To get ready for the Chautauqua School of Art Open Studio Night, painter Mike Cole will be dressed to impress.

“I’ll put on my one outfit that doesn’t have paint on it,” Cole said. “It’s a pair of shorts and a T-shirt … so that’s what I’m going to wear.”

Cole’s attire might perfectly describe the mood of the event, which takes place from 6:30 to 8:30 p.m. Monday in the Arts Quad, when anyone can step into studios and talk to students and purchase their art. It’s special enough to warrant non-paint-covered pants, as well as drinks served by VACI Partners, who will be at the event to attract new members.

However, Open Studio Night’s casual ambiance does give the art students a chance to breathe in between wrapping up the Annual Student Exhibition and gearing up for faculty critiques of their works, which start Tuesday and end Thursday.

Last year, despite rain, hundreds of people came to the event to support the art students, said Lois Jubeck, VACI’s managing director. People can ask students about their work and even buy it during the event, which could go toward someone’s airfare or help pay for gas, as some students had to make sacrifices to attend the School of Art, Jubeck said.

Cole, a graduate student at the University of California, Davis, is a painter who also often uses drawings and photographs in his work.

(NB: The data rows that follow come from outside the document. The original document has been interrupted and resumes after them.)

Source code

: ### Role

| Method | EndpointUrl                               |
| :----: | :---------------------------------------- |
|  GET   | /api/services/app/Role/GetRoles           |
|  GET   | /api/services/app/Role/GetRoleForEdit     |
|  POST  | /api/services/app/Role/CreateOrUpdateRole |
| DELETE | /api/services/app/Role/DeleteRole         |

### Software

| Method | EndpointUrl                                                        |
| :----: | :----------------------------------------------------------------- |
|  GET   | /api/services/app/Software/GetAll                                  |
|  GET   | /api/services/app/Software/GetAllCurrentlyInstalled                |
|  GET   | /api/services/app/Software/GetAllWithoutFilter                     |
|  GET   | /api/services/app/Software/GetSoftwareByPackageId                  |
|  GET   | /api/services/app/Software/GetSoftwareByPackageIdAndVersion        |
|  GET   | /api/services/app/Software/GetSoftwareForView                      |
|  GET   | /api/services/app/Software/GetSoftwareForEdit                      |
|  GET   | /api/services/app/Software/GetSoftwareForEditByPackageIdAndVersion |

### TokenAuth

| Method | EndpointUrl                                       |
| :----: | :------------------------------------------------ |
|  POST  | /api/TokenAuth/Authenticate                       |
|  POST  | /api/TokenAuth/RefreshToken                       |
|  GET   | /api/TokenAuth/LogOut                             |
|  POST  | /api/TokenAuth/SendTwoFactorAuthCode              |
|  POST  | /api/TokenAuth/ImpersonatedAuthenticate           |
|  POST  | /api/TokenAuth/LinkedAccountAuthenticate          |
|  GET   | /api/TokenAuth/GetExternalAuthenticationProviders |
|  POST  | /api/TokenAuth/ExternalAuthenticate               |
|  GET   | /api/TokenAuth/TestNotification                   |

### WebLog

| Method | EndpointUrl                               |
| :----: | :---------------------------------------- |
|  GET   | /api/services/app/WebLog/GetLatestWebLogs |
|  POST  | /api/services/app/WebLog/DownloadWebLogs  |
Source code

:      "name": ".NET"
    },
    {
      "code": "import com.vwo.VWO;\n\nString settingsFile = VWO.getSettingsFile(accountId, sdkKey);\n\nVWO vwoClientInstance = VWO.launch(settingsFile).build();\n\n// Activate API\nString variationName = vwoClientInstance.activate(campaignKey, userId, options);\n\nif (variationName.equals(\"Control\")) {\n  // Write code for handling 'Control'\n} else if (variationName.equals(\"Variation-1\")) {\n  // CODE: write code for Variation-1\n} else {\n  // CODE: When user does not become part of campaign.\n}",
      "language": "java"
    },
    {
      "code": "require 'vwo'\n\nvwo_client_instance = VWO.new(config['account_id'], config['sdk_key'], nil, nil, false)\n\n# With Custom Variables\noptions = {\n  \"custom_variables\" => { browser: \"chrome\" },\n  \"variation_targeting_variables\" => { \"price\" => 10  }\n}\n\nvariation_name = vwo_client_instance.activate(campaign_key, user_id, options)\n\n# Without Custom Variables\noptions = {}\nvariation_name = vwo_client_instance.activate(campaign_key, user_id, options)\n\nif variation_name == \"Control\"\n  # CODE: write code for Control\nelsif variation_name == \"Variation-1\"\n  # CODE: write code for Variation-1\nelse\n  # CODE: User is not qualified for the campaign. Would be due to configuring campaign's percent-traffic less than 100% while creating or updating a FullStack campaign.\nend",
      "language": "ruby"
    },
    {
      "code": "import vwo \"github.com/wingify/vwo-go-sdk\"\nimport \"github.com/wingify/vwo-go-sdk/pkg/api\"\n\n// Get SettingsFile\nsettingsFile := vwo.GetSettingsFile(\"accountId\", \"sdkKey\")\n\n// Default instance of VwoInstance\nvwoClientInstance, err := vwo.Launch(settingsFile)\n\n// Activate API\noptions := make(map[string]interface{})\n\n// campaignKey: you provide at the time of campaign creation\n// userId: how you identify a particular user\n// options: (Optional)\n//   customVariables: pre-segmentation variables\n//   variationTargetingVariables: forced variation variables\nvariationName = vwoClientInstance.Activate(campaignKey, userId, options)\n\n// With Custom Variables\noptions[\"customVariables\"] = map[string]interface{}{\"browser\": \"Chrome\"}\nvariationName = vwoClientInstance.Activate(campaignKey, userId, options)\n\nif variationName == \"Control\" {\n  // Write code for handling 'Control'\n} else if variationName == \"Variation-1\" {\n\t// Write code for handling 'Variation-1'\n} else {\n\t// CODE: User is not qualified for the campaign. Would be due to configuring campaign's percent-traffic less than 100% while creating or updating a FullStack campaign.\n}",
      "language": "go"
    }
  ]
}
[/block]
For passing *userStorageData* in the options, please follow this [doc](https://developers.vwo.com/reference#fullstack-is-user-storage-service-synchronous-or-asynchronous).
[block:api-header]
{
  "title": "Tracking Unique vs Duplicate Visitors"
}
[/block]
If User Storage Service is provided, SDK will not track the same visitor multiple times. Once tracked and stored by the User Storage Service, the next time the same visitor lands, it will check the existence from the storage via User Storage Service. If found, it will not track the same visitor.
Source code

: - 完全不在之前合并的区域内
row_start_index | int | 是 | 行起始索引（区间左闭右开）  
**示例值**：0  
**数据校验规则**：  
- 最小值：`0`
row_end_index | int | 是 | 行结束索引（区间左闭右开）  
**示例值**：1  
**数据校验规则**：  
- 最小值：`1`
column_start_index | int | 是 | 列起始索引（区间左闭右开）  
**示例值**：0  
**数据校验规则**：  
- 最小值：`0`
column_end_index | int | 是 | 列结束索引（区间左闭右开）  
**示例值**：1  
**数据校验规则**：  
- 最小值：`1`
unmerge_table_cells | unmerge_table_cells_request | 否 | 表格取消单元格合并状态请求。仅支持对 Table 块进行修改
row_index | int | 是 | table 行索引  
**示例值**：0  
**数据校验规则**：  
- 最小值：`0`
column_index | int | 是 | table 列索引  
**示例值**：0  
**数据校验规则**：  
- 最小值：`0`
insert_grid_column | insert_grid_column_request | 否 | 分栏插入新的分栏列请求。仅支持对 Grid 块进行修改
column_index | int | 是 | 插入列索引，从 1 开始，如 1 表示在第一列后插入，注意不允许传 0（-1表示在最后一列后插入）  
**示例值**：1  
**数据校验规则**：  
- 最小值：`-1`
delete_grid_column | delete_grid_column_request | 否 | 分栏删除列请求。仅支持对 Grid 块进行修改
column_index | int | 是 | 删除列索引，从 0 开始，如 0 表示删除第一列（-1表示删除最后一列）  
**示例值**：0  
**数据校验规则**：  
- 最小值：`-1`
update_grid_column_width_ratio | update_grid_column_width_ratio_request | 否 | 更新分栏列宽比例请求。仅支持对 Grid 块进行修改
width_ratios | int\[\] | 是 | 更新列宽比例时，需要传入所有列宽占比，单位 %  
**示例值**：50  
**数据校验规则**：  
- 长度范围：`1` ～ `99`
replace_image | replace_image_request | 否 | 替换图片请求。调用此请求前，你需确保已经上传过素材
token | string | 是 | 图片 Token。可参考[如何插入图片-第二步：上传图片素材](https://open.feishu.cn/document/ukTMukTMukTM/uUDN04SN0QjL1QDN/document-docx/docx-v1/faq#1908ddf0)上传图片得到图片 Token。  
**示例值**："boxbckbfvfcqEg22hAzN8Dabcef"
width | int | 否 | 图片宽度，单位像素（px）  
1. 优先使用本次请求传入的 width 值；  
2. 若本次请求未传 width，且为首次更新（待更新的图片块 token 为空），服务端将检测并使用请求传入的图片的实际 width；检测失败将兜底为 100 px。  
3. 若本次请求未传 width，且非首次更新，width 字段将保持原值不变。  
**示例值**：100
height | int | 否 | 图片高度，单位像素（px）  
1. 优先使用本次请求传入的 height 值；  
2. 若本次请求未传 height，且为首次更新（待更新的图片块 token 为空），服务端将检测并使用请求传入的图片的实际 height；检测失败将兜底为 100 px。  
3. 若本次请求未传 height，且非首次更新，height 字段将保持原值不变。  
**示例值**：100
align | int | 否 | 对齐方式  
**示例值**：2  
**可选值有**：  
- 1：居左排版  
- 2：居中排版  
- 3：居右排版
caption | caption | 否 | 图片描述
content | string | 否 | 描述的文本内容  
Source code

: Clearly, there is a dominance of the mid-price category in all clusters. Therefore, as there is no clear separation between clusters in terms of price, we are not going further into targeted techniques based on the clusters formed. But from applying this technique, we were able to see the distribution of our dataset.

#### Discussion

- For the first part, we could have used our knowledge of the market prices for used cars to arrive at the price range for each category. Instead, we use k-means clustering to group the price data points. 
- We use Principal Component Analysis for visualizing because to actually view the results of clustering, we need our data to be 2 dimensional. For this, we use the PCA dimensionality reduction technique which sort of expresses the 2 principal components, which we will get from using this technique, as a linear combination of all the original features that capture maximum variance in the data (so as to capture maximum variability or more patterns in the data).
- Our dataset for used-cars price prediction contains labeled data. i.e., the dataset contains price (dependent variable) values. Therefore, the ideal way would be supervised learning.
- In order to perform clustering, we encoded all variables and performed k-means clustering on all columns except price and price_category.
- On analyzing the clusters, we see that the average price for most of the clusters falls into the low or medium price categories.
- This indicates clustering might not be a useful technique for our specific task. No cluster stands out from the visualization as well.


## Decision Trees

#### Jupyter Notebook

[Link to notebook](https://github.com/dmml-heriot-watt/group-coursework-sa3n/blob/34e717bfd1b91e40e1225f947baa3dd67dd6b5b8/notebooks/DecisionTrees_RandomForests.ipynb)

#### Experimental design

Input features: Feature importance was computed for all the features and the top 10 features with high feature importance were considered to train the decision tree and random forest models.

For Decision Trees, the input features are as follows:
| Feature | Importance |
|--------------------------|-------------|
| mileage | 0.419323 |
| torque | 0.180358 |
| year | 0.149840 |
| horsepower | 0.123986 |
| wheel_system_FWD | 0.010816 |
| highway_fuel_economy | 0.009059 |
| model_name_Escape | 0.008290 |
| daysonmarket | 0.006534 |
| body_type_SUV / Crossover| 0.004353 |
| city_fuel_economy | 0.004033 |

He said he has enjoyed getting to know Chautauquans through the Friends of an Art Student program and the student exhibition, and even said one of the women who bought his sculpture lived around the corner and invited him to meet her friends and have dinner.

Thus, Open Studio Night will be another opportunity to interact with the community and hear their opinions about his artwork, which can be very helpful.

“People who aren’t necessarily artists or are really invested in art, … their questions are usually the best ones,” Cole said. “It’s always nice to see an outsider’s reaction, sometimes they pick up on something that I’m like, ‘Oh yeah, I didn’t think about that. Maybe that’s something I should think a little bit more.’ ”

Similarly, Brenda Gonzalez, a sculptor who recently graduated from Dartmouth College, said she is excited about getting community feedback. Gonzalez said Open Studio Night should be a little different from the exhibition because only a few of her pieces were shown there and interspersed between other people’s works. People who visit her studio tonight will be able to see more of her pieces all in one space and find the connections between her paper sculptures and prints.

Josh Lindamood, a ceramist who just graduated from Maryville College in Tennessee, said people at Chautauqua have been generous and willing to provide him guidance. Chautauquans such as Betsy Vance, the president of VACI Partners, have hosted parties and invited him to their houses and to meet their families. Even at the student exhibition, people were giving him advice about what area to move to or what show to apply for. Lindamood said he will continue to remember those relationships even after the arts program concludes this summer.

“It was really exciting to have the opportunity for open studio, especially to bring all the Chautauquans and people from the area, because a lot of the times if we don’t have interactions with them in the classes, then they don’t always get to see what we’re working on,” Lindamood said. “When we can have that time together, we form a lot stronger bonds with them, and that’s really what continues to grow the art community.”